My blog

Why Employee Mindset Should Matter to Leaders

Organisations are always looking for new and effective ways to motivate and develop their employees in order to boost performance. According to world-renowned Stanford University psychologist Carol Dweck, it could all come down to mindset.

After decades of research, Carol found that peoples’ mindsets – how they perceive their abilities – played a key role in their motivation and achievement. She also found that if people changed their mindsets, they could boost their achievements.

The two mindsets defined by Carol’s research are the fixed mindset and the growth mindset. Put simply, the growth mindset means that a person believes that talent and intelligence can be cultivated over time and they are therefore open to learning and continued development. In contrast, a fixed mindset is based on the belief that intelligence and talent are fixed, and that there is nothing you can do to change or improve them. These people often experience feelings of inadequacy and believe they have something to prove to themselves and others.

So how can you cultivate a growth mindset in your people, in order to increase employee motivation and productivity, and improve results?

Personal responsibility
If people don’t take responsibility for their outcomes, they can’t change, fix or learn. By building a culture where each employee is not only responsible for their own outcomes, but their continued development, you start to put the building blocks in place for a growth mindset team. Employees need to be encouraged and supported to listen to feedback, however hard, in order to learn from it and do better next time.

It’s about more than effort

You might have employees who are in before everyone else, are the last to leave and continually put in the hard yards. But if these people aren’t delivering the right results, praising them for their effort is not going to drive any performance change. The focus also needs to be on the learning; when sheer effort alone hasn’t delivered the required outcome, you need to make sure that input and guidance helps to build new strategies and approaches to try in order to improve future performance.

It must come from the top
In order to implement a growth mindset culture, you need to embrace a growth mindset yourself – it starts and needs to be driven from the top. There’s no point endorsing a growth mindset in your team, if you then react to employee mistakes or failures as though they are harmful or problematic instead of development and learning opportunities. When this happens, employees develop more of a fixed mindset and start to focus on their limitations rather than growth opportunities.

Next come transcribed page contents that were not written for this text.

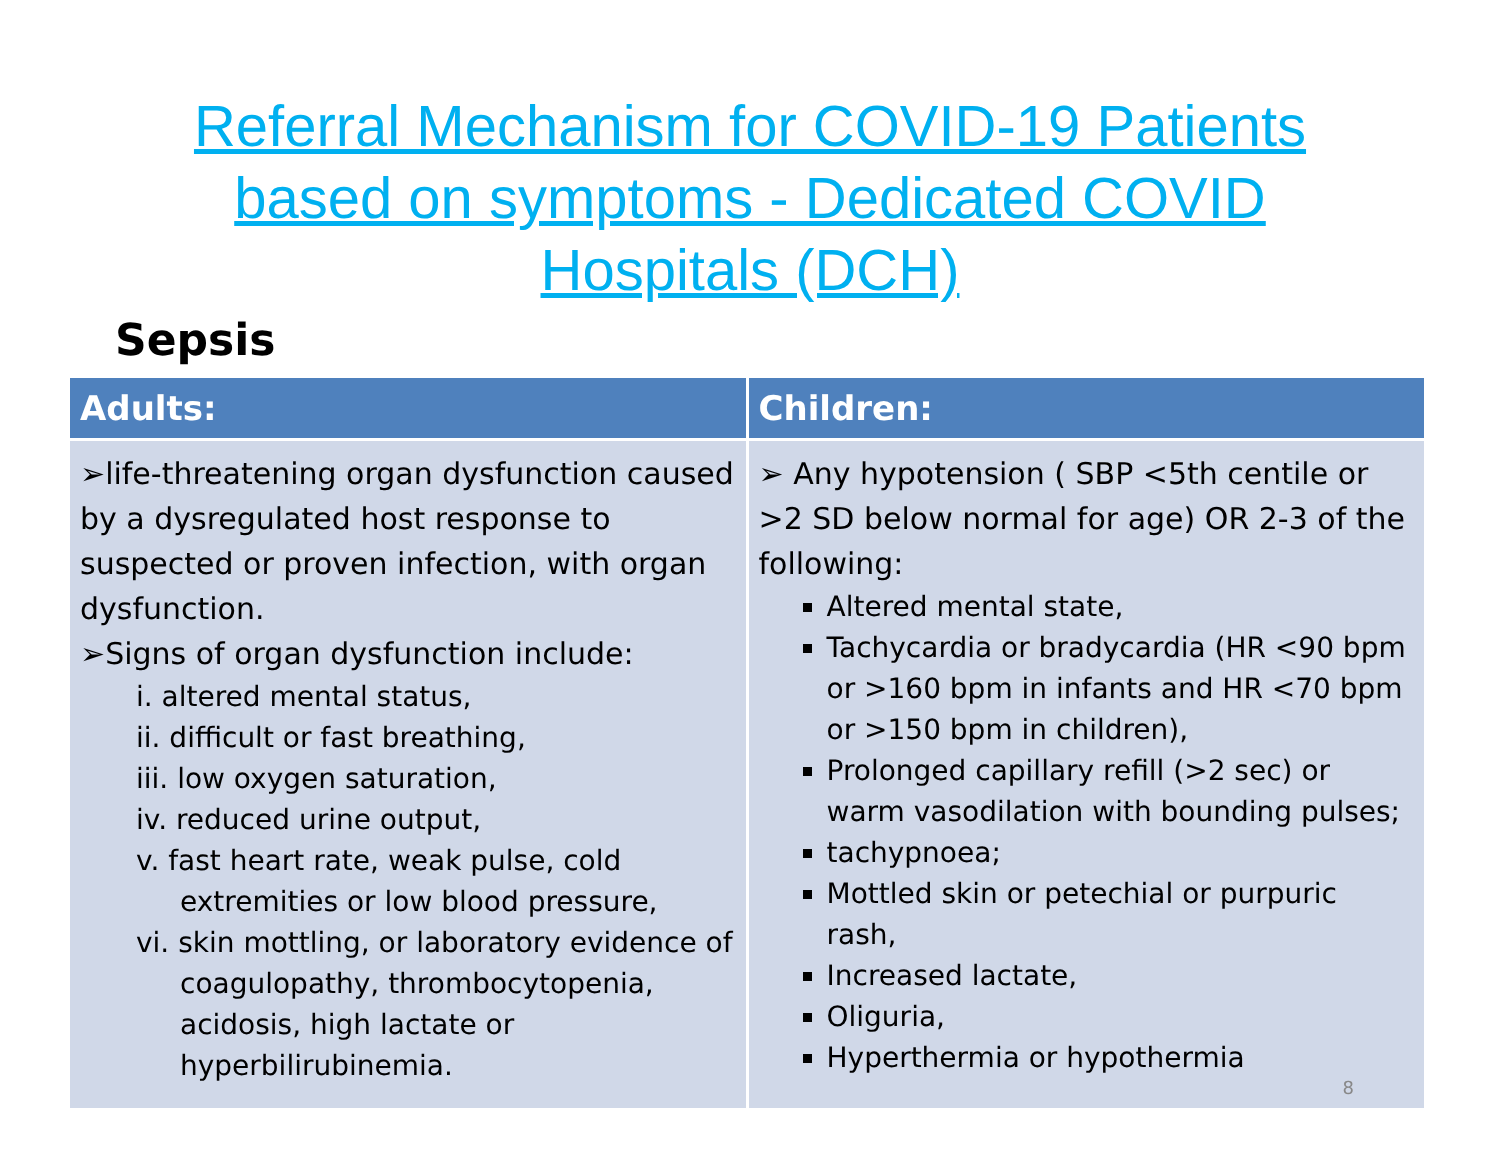Referral Mechanism for COVID-19 Patients
based on symptoms - Dedicated COVID
Hospitals (DCH)
Sepsis
| Adults: | Children: |
| --- | --- |
| ➢life-threatening organ dysfunction caused by a dysregulated host response to suspected or proven infection, with organ dysfunction. ➢Signs of organ dysfunction include: i. altered mental status, ii. difficult or fast breathing, iii. low oxygen saturation, iv. reduced urine output, v. fast heart rate, weak pulse, cold extremities or low blood pressure, vi. skin mottling, or laboratory evidence of coagulopathy, thrombocytopenia, acidosis, high lactate or hyperbilirubinemia. | ➢ Any hypotension ( SBP <5th centile or >2 SD below normal for age) OR 2-3 of the following: Altered mental state, Tachycardia or bradycardia (HR <90 bpm or >160 bpm in infants and HR <70 bpm or >150 bpm in children), Prolonged capillary refill (>2 sec) or warm vasodilation with bounding pulses; tachypnoea; Mottled skin or petechial or purpuric rash, Increased lactate, Oliguria, Hyperthermia or hypothermia 8 |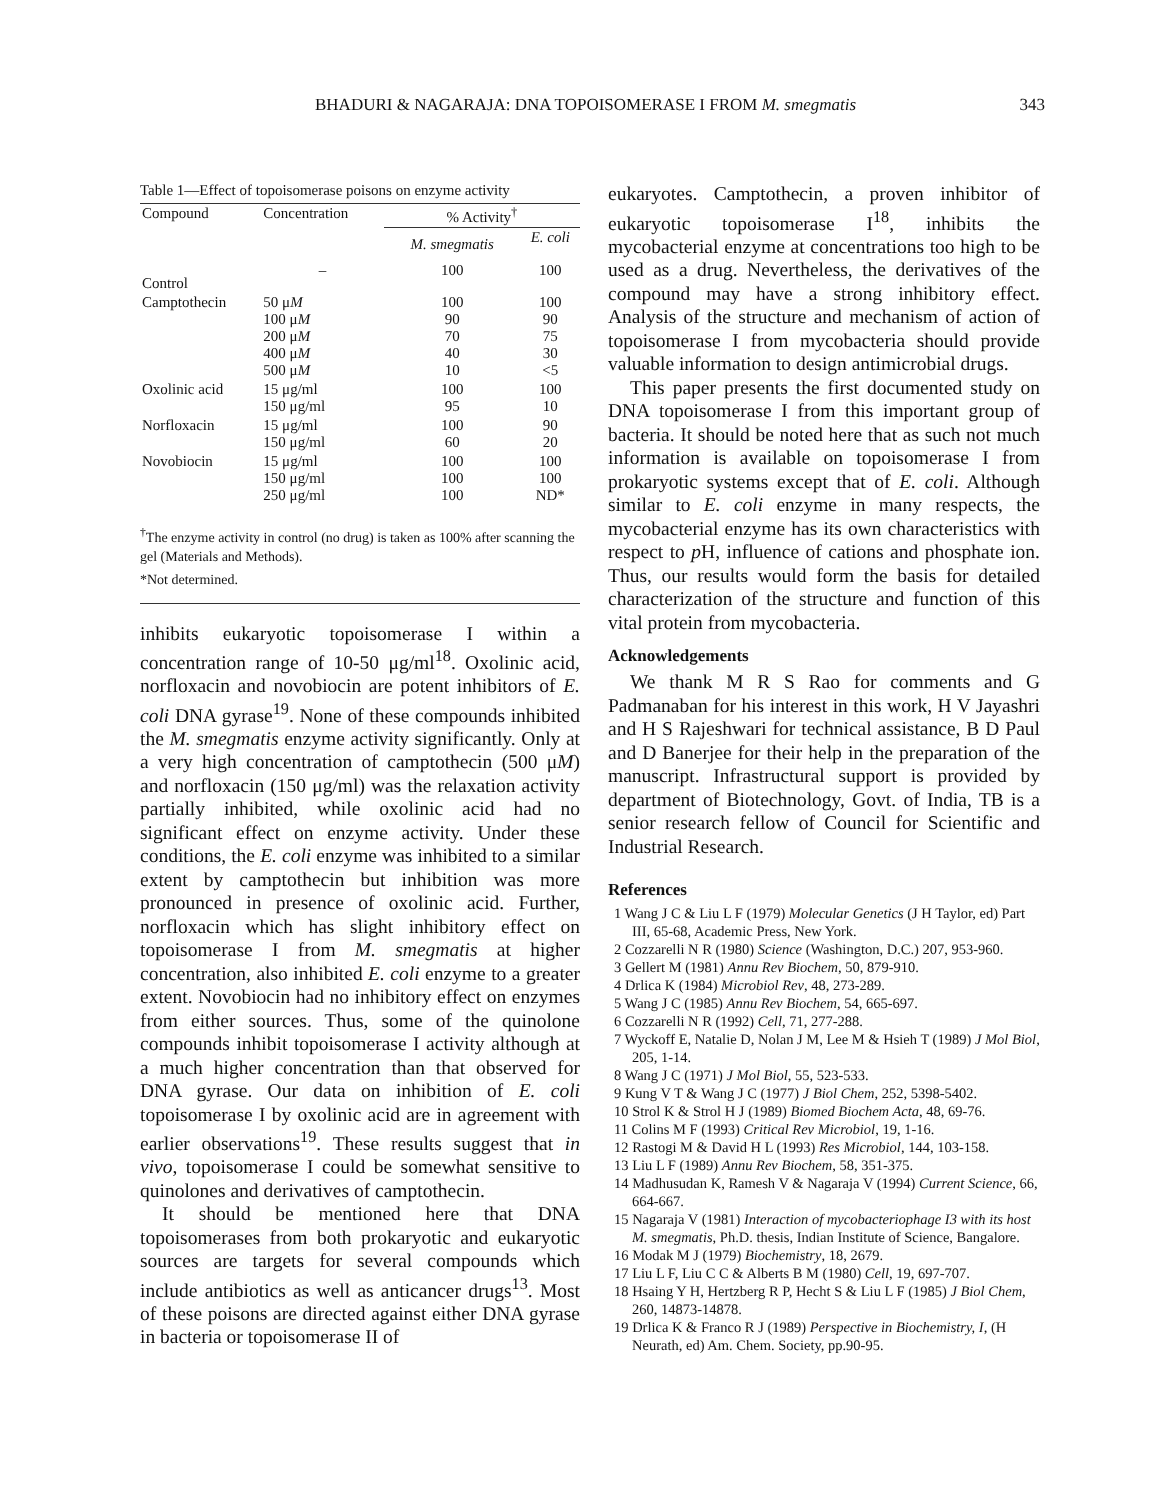BHADURI & NAGARAJA: DNA TOPOISOMERASE I FROM M. smegmatis 343
Table 1—Effect of topoisomerase poisons on enzyme activity
| Compound | Concentration | % Activity<sup>†</sup> | |
| --- | --- | --- | --- |
| | | M. smegmatis | E. coli |
| Control | – | 100 | 100 |
| Camptothecin | 50 μ M 100 μ M 200 μ M 400 μ M 500 μ M | 100 90 70 40 10 | 100 90 75 30 <5 |
| Oxolinic acid | 15 μg/ml 150 μg/ml | 100 95 | 100 10 |
| Norfloxacin | 15 μg/ml 150 μg/ml | 100 60 | 90 20 |
| Novobiocin | 15 μg/ml 150 μg/ml 250 μg/ml | 100 100 100 | 100 100 ND* |
<sup>†</sup> The enzyme activity in control (no drug) is taken as 100% after scanning the gel (Materials and Methods).
*Not determined.
inhibits eukaryotic topoisomerase I within a concentration range of 10-50 μg/ml<sup>18</sup>. Oxolinic acid, norfloxacin and novobiocin are potent inhibitors of E. coli DNA gyrase<sup>19</sup>. None of these compounds inhibited the M. smegmatis enzyme activity significantly. Only at a very high concentration of camptothecin (500 μM) and norfloxacin (150 μg/ml) was the relaxation activity partially inhibited, while oxolinic acid had no significant effect on enzyme activity. Under these conditions, the E. coli enzyme was inhibited to a similar extent by camptothecin but inhibition was more pronounced in presence of oxolinic acid. Further, norfloxacin which has slight inhibitory effect on topoisomerase I from M. smegmatis at higher concentration, also inhibited E. coli enzyme to a greater extent. Novobiocin had no inhibitory effect on enzymes from either sources. Thus, some of the quinolone compounds inhibit topoisomerase I activity although at a much higher concentration than that observed for DNA gyrase. Our data on inhibition of E. coli topoisomerase I by oxolinic acid are in agreement with earlier observations<sup>19</sup>. These results suggest that in vivo, topoisomerase I could be somewhat sensitive to quinolones and derivatives of camptothecin.
It should be mentioned here that DNA topoisomerases from both prokaryotic and eukaryotic sources are targets for several compounds which include antibiotics as well as anticancer drugs<sup>13</sup>. Most of these poisons are directed against either DNA gyrase in bacteria or topoisomerase II of
eukaryotes. Camptothecin, a proven inhibitor of eukaryotic topoisomerase I<sup>18</sup>, inhibits the mycobacterial enzyme at concentrations too high to be used as a drug. Nevertheless, the derivatives of the compound may have a strong inhibitory effect. Analysis of the structure and mechanism of action of topoisomerase I from mycobacteria should provide valuable information to design antimicrobial drugs.
This paper presents the first documented study on DNA topoisomerase I from this important group of bacteria. It should be noted here that as such not much information is available on topoisomerase I from prokaryotic systems except that of E. coli. Although similar to E. coli enzyme in many respects, the mycobacterial enzyme has its own characteristics with respect to p H, influence of cations and phosphate ion. Thus, our results would form the basis for detailed characterization of the structure and function of this vital protein from mycobacteria.
Acknowledgements
We thank M R S Rao for comments and G Padmanaban for his interest in this work, H V Jayashri and H S Rajeshwari for technical assistance, B D Paul and D Banerjee for their help in the preparation of the manuscript. Infrastructural support is provided by department of Biotechnology, Govt. of India, TB is a senior research fellow of Council for Scientific and Industrial Research.
References
1 Wang J C & Liu L F (1979) Molecular Genetics (J H Taylor, ed) Part III, 65-68, Academic Press, New York.
2 Cozzarelli N R (1980) Science (Washington, D.C.) 207, 953-960.
3 Gellert M (1981) Annu Rev Biochem, 50, 879-910.
4 Drlica K (1984) Microbiol Rev, 48, 273-289.
5 Wang J C (1985) Annu Rev Biochem, 54, 665-697.
6 Cozzarelli N R (1992) Cell, 71, 277-288.
7 Wyckoff E, Natalie D, Nolan J M, Lee M & Hsieh T (1989) J Mol Biol, 205, 1-14.
8 Wang J C (1971) J Mol Biol, 55, 523-533.
9 Kung V T & Wang J C (1977) J Biol Chem, 252, 5398-5402.
10 Strol K & Strol H J (1989) Biomed Biochem Acta, 48, 69-76.
11 Colins M F (1993) Critical Rev Microbiol, 19, 1-16.
12 Rastogi M & David H L (1993) Res Microbiol, 144, 103-158.
13 Liu L F (1989) Annu Rev Biochem, 58, 351-375.
14 Madhusudan K, Ramesh V & Nagaraja V (1994) Current Science, 66, 664-667.
15 Nagaraja V (1981) Interaction of mycobacteriophage I3 with its host M. smegmatis, Ph.D. thesis, Indian Institute of Science, Bangalore.
16 Modak M J (1979) Biochemistry, 18, 2679.
17 Liu L F, Liu C C & Alberts B M (1980) Cell, 19, 697-707.
18 Hsaing Y H, Hertzberg R P, Hecht S & Liu L F (1985) J Biol Chem, 260, 14873-14878.
19 Drlica K & Franco R J (1989) Perspective in Biochemistry, I, (H Neurath, ed) Am. Chem. Society, pp.90-95.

Embed learning in your business
At the heart of a growth mindset culture is learning. And by learning, I don’t mean formal training programs, but a mentality or belief that there is always something new to learn and that learning from set-backs, challenges or failures is a way to develop and ultimately perform better. Encourage everyone in the team to always be asking;
• What can I learn from this?
• How can I improve?
• How can I help others to do better?

The journey to a growth mindset culture is an ongoing one, but when you get the balance right, your employees will be more engaged, confident and motivated, delivering improved results for your business.